INSTRUCTIONS FOR THE TASK: Your copy should hold every record verbatim and none of the pictures.

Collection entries
____
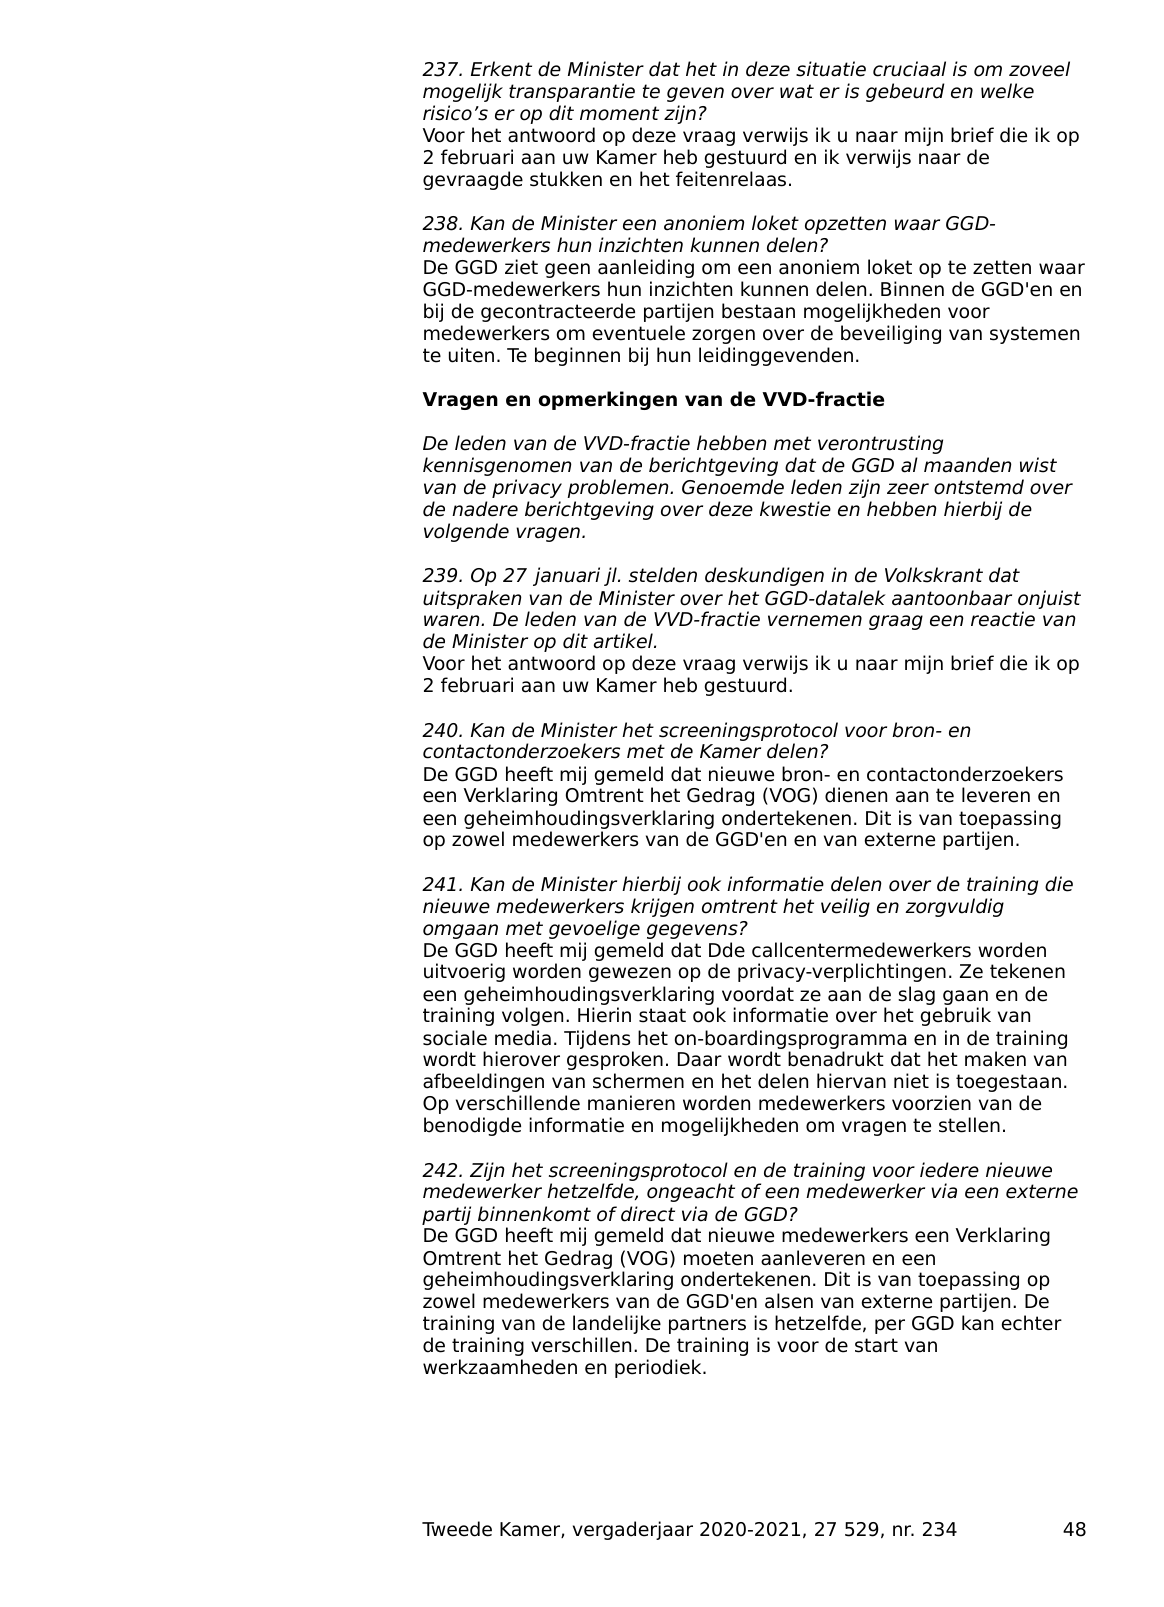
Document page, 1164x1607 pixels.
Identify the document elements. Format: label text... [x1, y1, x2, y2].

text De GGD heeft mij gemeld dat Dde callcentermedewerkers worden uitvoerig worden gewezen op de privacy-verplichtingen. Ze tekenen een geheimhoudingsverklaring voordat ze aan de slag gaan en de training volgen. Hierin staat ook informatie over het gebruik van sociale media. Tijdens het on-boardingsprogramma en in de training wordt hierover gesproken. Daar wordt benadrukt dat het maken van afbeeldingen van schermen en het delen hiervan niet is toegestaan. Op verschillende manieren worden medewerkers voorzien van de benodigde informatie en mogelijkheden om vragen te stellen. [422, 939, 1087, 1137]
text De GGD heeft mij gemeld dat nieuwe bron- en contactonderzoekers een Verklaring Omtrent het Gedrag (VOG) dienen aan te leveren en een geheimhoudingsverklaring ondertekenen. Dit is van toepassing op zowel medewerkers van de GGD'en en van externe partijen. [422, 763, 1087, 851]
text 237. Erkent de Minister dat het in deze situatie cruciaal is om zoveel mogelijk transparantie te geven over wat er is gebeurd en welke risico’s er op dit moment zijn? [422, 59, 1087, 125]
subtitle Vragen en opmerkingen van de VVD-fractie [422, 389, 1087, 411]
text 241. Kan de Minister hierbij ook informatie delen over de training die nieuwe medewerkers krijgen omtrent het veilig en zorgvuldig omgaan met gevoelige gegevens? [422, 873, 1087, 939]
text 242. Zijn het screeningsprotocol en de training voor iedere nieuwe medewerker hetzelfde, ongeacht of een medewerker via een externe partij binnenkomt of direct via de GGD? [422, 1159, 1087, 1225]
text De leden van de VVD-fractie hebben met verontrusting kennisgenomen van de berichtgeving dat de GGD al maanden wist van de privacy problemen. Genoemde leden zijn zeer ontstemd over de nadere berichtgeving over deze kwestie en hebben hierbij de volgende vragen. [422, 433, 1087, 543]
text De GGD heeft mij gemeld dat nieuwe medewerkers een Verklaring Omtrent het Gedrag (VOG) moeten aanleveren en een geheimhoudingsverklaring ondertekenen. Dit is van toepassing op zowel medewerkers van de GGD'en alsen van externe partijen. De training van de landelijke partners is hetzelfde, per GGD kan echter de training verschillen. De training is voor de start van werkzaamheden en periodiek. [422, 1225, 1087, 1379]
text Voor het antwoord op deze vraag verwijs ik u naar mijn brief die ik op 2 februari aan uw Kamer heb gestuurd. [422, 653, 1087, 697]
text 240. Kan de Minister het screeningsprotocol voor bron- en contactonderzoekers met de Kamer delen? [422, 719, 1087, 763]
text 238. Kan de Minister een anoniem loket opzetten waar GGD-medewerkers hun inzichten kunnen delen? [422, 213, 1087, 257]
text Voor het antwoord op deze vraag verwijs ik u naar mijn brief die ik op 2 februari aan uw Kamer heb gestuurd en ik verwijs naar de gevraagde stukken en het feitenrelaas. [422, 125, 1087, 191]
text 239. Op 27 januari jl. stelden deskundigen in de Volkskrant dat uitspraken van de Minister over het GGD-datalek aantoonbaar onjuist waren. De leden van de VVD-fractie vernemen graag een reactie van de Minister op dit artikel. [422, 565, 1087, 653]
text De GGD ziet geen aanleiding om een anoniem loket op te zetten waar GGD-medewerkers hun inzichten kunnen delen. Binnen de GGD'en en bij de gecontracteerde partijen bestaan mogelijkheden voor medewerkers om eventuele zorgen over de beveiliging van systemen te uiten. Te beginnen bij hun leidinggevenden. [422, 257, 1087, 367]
____
ANSWER BOX:
Document page, 1164x1607 pixels.
Identify the document elements. Format: label text... [x1, y1, x2, y2].

text De GGD heeft mij gemeld dat Dde callcentermedewerkers worden uitvoerig worden gewezen op de privacy-verplichtingen. Ze tekenen een geheimhoudingsverklaring voordat ze aan de slag gaan en de training volgen. Hierin staat ook informatie over het gebruik van sociale media. Tijdens het on-boardingsprogramma en in de training wordt hierover gesproken. Daar wordt benadrukt dat het maken van afbeeldingen van schermen en het delen hiervan niet is toegestaan. Op verschillende manieren worden medewerkers voorzien van de benodigde informatie en mogelijkheden om vragen te stellen. [422, 939, 1087, 1137]
text De GGD heeft mij gemeld dat nieuwe bron- en contactonderzoekers een Verklaring Omtrent het Gedrag (VOG) dienen aan te leveren en een geheimhoudingsverklaring ondertekenen. Dit is van toepassing op zowel medewerkers van de GGD'en en van externe partijen. [422, 763, 1087, 851]
text 237. Erkent de Minister dat het in deze situatie cruciaal is om zoveel mogelijk transparantie te geven over wat er is gebeurd en welke risico’s er op dit moment zijn? [422, 59, 1087, 125]
subtitle Vragen en opmerkingen van de VVD-fractie [422, 389, 1087, 411]
text 241. Kan de Minister hierbij ook informatie delen over de training die nieuwe medewerkers krijgen omtrent het veilig en zorgvuldig omgaan met gevoelige gegevens? [422, 873, 1087, 939]
text 242. Zijn het screeningsprotocol en de training voor iedere nieuwe medewerker hetzelfde, ongeacht of een medewerker via een externe partij binnenkomt of direct via de GGD? [422, 1159, 1087, 1225]
text De leden van de VVD-fractie hebben met verontrusting kennisgenomen van de berichtgeving dat de GGD al maanden wist van de privacy problemen. Genoemde leden zijn zeer ontstemd over de nadere berichtgeving over deze kwestie en hebben hierbij de volgende vragen. [422, 433, 1087, 543]
text De GGD heeft mij gemeld dat nieuwe medewerkers een Verklaring Omtrent het Gedrag (VOG) moeten aanleveren en een geheimhoudingsverklaring ondertekenen. Dit is van toepassing op zowel medewerkers van de GGD'en alsen van externe partijen. De training van de landelijke partners is hetzelfde, per GGD kan echter de training verschillen. De training is voor de start van werkzaamheden en periodiek. [422, 1225, 1087, 1379]
text Voor het antwoord op deze vraag verwijs ik u naar mijn brief die ik op 2 februari aan uw Kamer heb gestuurd. [422, 653, 1087, 697]
text 240. Kan de Minister het screeningsprotocol voor bron- en contactonderzoekers met de Kamer delen? [422, 719, 1087, 763]
text 238. Kan de Minister een anoniem loket opzetten waar GGD-medewerkers hun inzichten kunnen delen? [422, 213, 1087, 257]
text Voor het antwoord op deze vraag verwijs ik u naar mijn brief die ik op 2 februari aan uw Kamer heb gestuurd en ik verwijs naar de gevraagde stukken en het feitenrelaas. [422, 125, 1087, 191]
text 239. Op 27 januari jl. stelden deskundigen in de Volkskrant dat uitspraken van de Minister over het GGD-datalek aantoonbaar onjuist waren. De leden van de VVD-fractie vernemen graag een reactie van de Minister op dit artikel. [422, 565, 1087, 653]
text De GGD ziet geen aanleiding om een anoniem loket op te zetten waar GGD-medewerkers hun inzichten kunnen delen. Binnen de GGD'en en bij de gecontracteerde partijen bestaan mogelijkheden voor medewerkers om eventuele zorgen over de beveiliging van systemen te uiten. Te beginnen bij hun leidinggevenden. [422, 257, 1087, 367]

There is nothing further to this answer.